LAST week, the Lord Advocate said that in regard to a Drug Consumption Room (DCR), “it would not be in the pubic interest to prosecute users of that facility”.

That statement clears the way for the establishment of a DCR in Glasgow.

On the back of this, I was asked by someone if I would want one in my street and the answer's simple.

If people are already injecting in alleys and bin storage areas, if the detritus of drug use was being discarded on the street, then of course I would because not only is it better for the users to have a safe, clean and controlled environment, it is better for me too.

The Conservative and Labour parties at Westminster continue to pursue a come down hard on drug use policy.

Last week's decision to reclassify nitrous oxide proved that, and in doing so they continue to misunderstand a basic outcome of treating people with drug addictions as a health issue rather than a criminal justice one.

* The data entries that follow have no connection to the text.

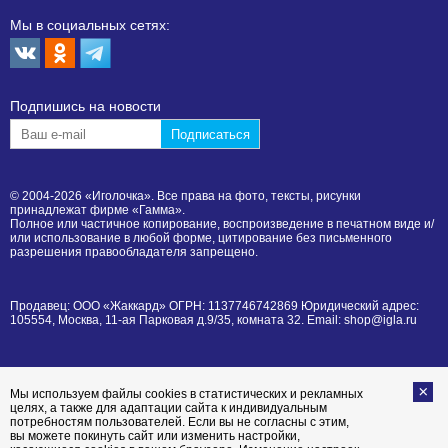
Мы в социальных сетях:
Подпишиcь на новости
© 2004-2026 «Иголочка». Все права на фото, тексты, рисунки
принадлежат фирме «Гамма».
Полное или частичное копирование, воспроизведение в печатном виде и/
или использование в любой форме, цитирование без письменного
разрешения правообладателя запрещено.
Продавец: ООО «Жаккард» ОГРН: 1137746742869 Юридический адрес:
105554, Москва, 11-ая Парковая д.9/35, комната 32. Email: shop@igla.ru
Мы используем файлы cookies в статистических и рекламных
целях, а также для адаптации сайта к индивидуальным
потребностям пользователей. Если вы не согласны с этим,
вы можете покинуть сайт или изменить настройки,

The more people we help the less the burden is on the NHS and the criminal justice system.

It’s a win win situation.

When we help those most at risk then they benefit, our communities benefit and we benefit.

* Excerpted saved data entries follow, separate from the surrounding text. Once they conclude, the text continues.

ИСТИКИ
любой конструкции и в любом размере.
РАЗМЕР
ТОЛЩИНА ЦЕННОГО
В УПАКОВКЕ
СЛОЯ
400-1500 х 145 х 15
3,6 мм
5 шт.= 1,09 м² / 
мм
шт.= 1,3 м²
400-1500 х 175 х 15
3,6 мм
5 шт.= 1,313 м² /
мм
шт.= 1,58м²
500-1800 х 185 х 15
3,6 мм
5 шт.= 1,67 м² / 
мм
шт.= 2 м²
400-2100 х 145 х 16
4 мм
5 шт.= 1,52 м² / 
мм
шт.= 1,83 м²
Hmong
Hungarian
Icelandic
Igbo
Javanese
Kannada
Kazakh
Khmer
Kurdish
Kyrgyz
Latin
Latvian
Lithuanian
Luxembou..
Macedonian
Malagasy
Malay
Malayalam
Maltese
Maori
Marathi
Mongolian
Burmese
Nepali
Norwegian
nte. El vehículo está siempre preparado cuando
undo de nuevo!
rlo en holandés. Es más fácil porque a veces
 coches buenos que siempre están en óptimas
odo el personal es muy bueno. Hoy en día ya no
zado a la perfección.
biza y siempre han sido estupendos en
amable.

This was never more apparent to me than when I heard the anti-drugs war campaigner Neil Woods, fourteen years an undercover cop, say during a presentation “the first time I bought heroin from a child was 2001”.

Those words cut through me.

There are an estimated fifty thousand children caught up in the frontline of the drugs war.

We will never arrest our way out.

Just like the use of DCRs, we need a humane and compassionate approach and if we can rescue some of these kids from a lifetime of crime then not only do they benefit but we all do.